The international standard ISO 646 defines the so-called International Alphabet No. 5 ( International Alphabet No. 5, IA5 ), a character set for the transmission and storage of data. It corresponds largely to the character set (US- ) ASCII.

History

IA5 1963 was adopted by the ISO as standard IS 646 and at the same time as CCITT Recommendation V.3. The CCITT has recommended V.3 in 1984, revised and re- adopted as T.50. T.50 received in 1992 a revision where the character set was then called the International Reference Alphabet (IRA ). IA1 is the Morse alphabet, IA2, the encoded in 5 bits character set of teletypes.

For the national versions of 12 positions in the character set of nationally defined characters are released. The German version is specified in DIN 66003 and is registered as variant 21; it uses eight national positions for the paragraph sign, large and small umlauts and the ß. These characters replace, for example, brackets and braces of ASCII. US-ASCII is according to the standard, the national version of No. 6, but in practice is US-ASCII, the international version, because of their support from the computer manufacturer in the world. The official international version is almost never used does not include the dollar sign, since the Soviet Union would have otherwise refused to agree to the standard.
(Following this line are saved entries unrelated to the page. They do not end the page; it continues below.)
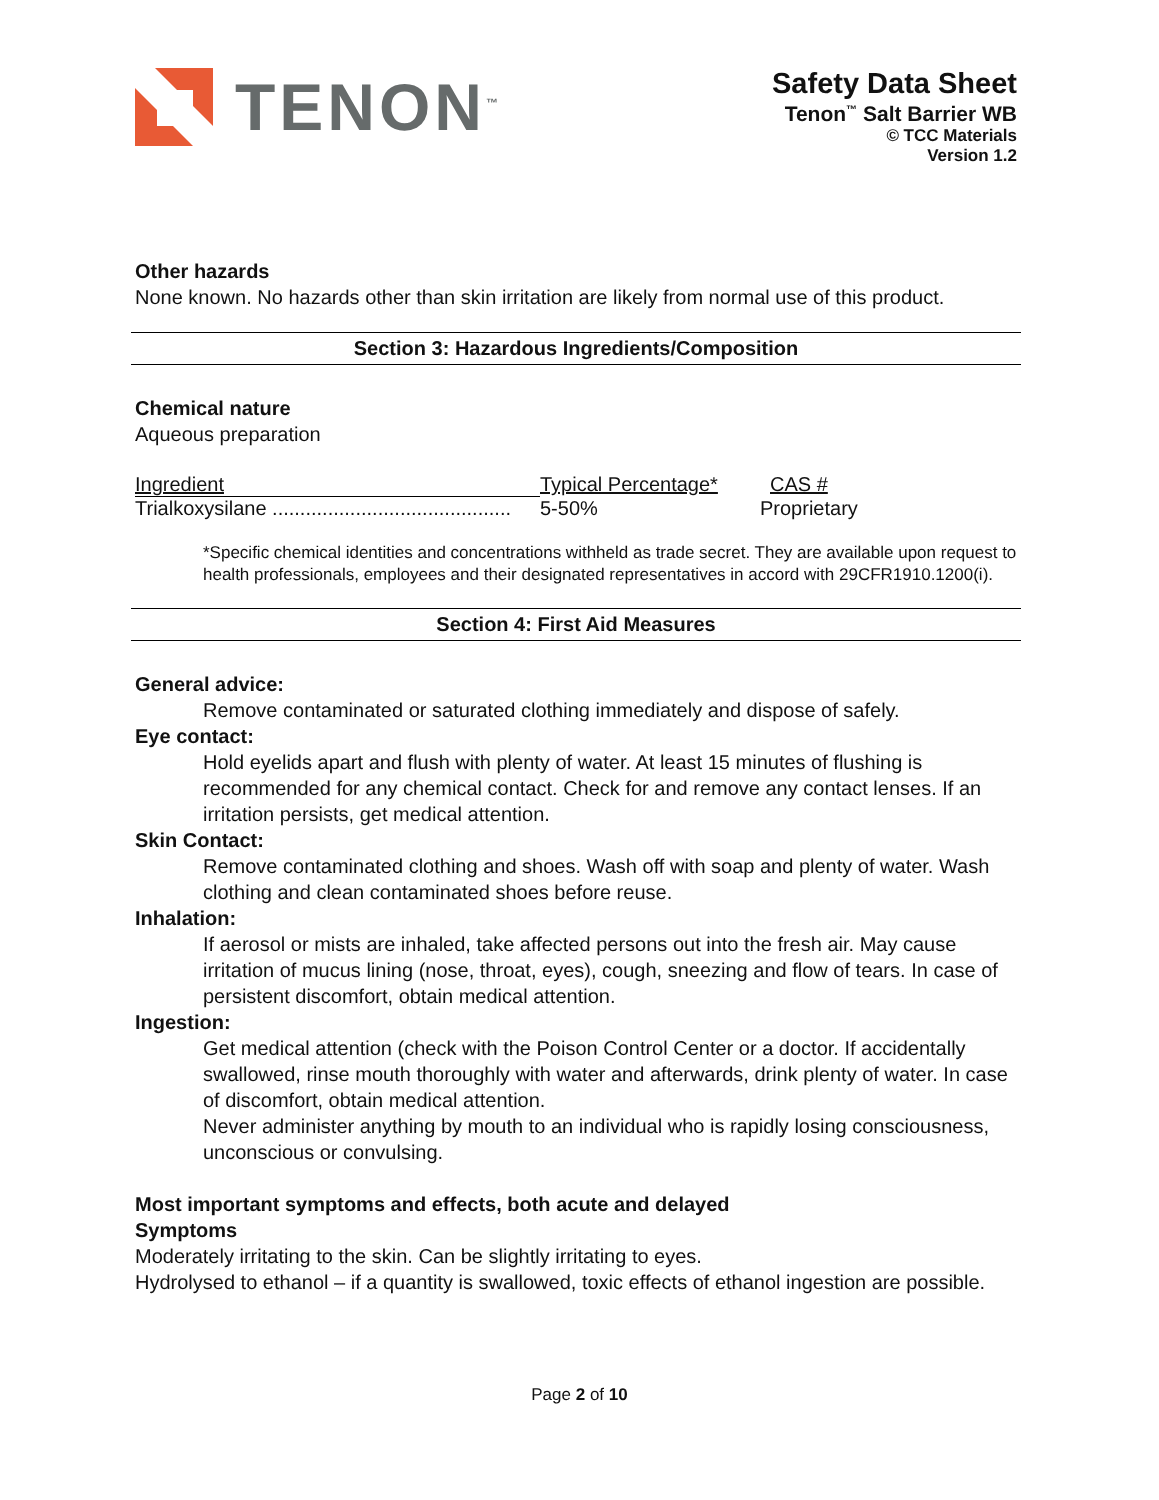TENON<sup>™</sup>
Safety Data Sheet
Tenon<sup>™</sup> Salt Barrier WB
© TCC Materials
Version 1.2
Other hazards
None known. No hazards other than skin irritation are likely from normal use of this product.
Section 3: Hazardous Ingredients/Composition
Chemical nature
Aqueous preparation
| Ingredient | Typical Percentage* | CAS # |
| --- | --- | --- |
| Trialkoxysilane ........................................... | 5-50% | Proprietary |
*Specific chemical identities and concentrations withheld as trade secret. They are available upon request to health professionals, employees and their designated representatives in accord with 29CFR1910.1200(i).
Section 4: First Aid Measures
General advice:
Remove contaminated or saturated clothing immediately and dispose of safely.
Eye contact:
Hold eyelids apart and flush with plenty of water. At least 15 minutes of flushing is recommended for any chemical contact. Check for and remove any contact lenses. If an irritation persists, get medical attention.
Skin Contact:
Remove contaminated clothing and shoes. Wash off with soap and plenty of water. Wash clothing and clean contaminated shoes before reuse.
Inhalation:
If aerosol or mists are inhaled, take affected persons out into the fresh air. May cause irritation of mucus lining (nose, throat, eyes), cough, sneezing and flow of tears. In case of persistent discomfort, obtain medical attention.
Ingestion:
Get medical attention (check with the Poison Control Center or a doctor. If accidentally swallowed, rinse mouth thoroughly with water and afterwards, drink plenty of water. In case of discomfort, obtain medical attention.
Never administer anything by mouth to an individual who is rapidly losing consciousness, unconscious or convulsing.
Most important symptoms and effects, both acute and delayed
Symptoms
Moderately irritating to the skin. Can be slightly irritating to eyes.
Hydrolysed to ethanol – if a quantity is swallowed, toxic effects of ethanol ingestion are possible.
Page 2 of 10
Not all national variants obtained the same distribution; the Dutch variant approximately contains no characters that are absolutely necessary for printing Dutch texts, which is why most computers sold in the Netherlands used the unmodified ASCII character set and a U.S. keyboard layout.

The national versions in ISO 646 were detached from the 1980s, in practice, by the de facto standard of 8- bit MS- DOS code pages of the IBM PC and the also achtbittigen ISO -8859 character sets - the latter are z. example, in Linux and Microsoft Windows. All of these standards are based unlike national versions of ISO 646 on the unchanged ASCII character set. The characters are additionally required not replace longer - ASCII characters, but can be added to these. Consequently the interchangeability of data between computers of different countries has been simplified; also for programmers outside the U.S., life became easier, as many of the ISO 646 standard for replacing the shared characters of US-ASCII, the yes thus partially or completely absent in the other ISO -646 variants, common in many programming languages occur.

ISO 646 forms ( e) are the basis for the character encoding of the video text.

Note the relationship of the numbers of the standards ISO 646 for the IA5 and ISO 10646 for UCS or Unicode.

Construction

IA5 largely corresponds to U.S. ASCII, but also serves as an IRV ( International Reference Version) for standardized national variants of the IA5. These national variations were often used on older computer systems (pre- PC ) to represent German umlauts for example. ISO 646 was present, for example, on the Apple IIe and in CP / M computers, the usual method of non-English characters.

Each character or control characters in IA5 is exactly encoded as ASCII 7- bit. The character set includes uppercase and lowercase letters, numbers, punctuation, and in the lower 32 digits characters for controlling data communication or output devices.